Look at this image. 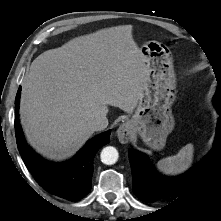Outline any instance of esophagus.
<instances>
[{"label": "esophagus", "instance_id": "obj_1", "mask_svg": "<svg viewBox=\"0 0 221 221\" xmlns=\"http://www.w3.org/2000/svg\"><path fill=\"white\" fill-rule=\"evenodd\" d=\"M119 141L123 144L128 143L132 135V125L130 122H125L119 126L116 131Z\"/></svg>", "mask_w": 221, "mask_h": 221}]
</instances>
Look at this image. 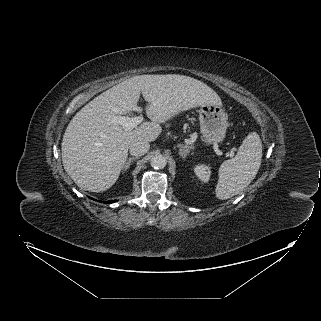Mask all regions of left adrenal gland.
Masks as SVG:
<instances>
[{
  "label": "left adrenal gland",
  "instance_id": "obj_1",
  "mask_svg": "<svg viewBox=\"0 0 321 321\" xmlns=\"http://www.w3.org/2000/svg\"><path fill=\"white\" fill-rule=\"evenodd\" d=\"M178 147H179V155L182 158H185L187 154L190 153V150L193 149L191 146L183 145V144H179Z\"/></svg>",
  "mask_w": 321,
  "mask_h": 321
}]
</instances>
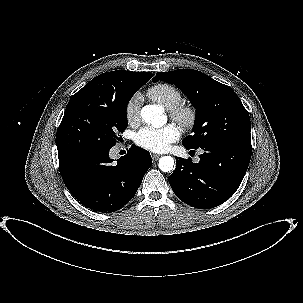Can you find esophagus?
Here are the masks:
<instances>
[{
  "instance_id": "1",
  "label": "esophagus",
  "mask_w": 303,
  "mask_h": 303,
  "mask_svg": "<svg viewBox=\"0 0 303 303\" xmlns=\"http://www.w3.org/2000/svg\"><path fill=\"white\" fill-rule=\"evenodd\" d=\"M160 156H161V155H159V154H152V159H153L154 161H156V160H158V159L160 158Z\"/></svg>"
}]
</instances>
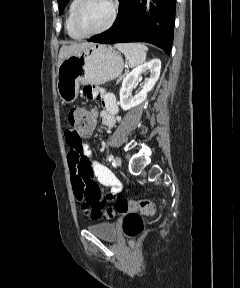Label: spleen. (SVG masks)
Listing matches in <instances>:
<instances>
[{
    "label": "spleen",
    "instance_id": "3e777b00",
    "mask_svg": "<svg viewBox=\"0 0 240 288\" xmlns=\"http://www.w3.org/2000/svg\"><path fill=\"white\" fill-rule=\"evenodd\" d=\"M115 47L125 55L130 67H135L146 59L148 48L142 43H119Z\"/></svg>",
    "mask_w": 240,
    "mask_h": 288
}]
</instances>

■ ■ ■ ■

§ **DO THIS**: Pick out and copy every line above that contains the word "evenodd". Case counts.

§ **OUTPUT OF THE TASK**:
[{"label": "esophagus", "instance_id": "obj_1", "mask_svg": "<svg viewBox=\"0 0 221 221\" xmlns=\"http://www.w3.org/2000/svg\"><path fill=\"white\" fill-rule=\"evenodd\" d=\"M119 141L123 144L128 143L132 135V125L130 122H125L119 126L116 131Z\"/></svg>", "mask_w": 221, "mask_h": 221}]
  "mask_svg": "<svg viewBox=\"0 0 321 321\" xmlns=\"http://www.w3.org/2000/svg\"><path fill=\"white\" fill-rule=\"evenodd\" d=\"M178 147H179V155L182 158H185L187 154L190 153V150L193 149L191 146L183 145V144H179Z\"/></svg>",
  "mask_svg": "<svg viewBox=\"0 0 303 303\" xmlns=\"http://www.w3.org/2000/svg\"><path fill=\"white\" fill-rule=\"evenodd\" d=\"M160 156H161V155H159V154H152V159H153L154 161H156V160H158V159L160 158Z\"/></svg>"
    "mask_svg": "<svg viewBox=\"0 0 240 288\" xmlns=\"http://www.w3.org/2000/svg\"><path fill=\"white\" fill-rule=\"evenodd\" d=\"M115 47L125 55L130 67H135L146 59L148 48L142 43H119Z\"/></svg>",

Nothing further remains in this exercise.